Work task: Edit these lines by replacing "26/05/2020" with "27/05/2020" wherever it occurs, leaving all other text unchanged. Give only the text lines, without the pictures.

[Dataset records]
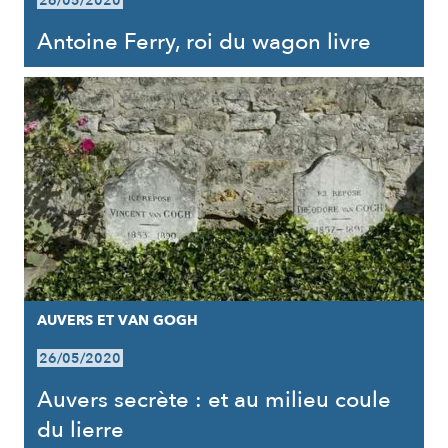
26/05/2020
Antoine Ferry, roi du wagon livre
AUVERS ET VAN GOGH
26/05/2020
Auvers secrète : et au milieu coule
du lierre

Reply:
27/05/2020
Antoine Ferry, roi du wagon livre
AUVERS ET VAN GOGH
27/05/2020
Auvers secrète : et au milieu coule
du lierre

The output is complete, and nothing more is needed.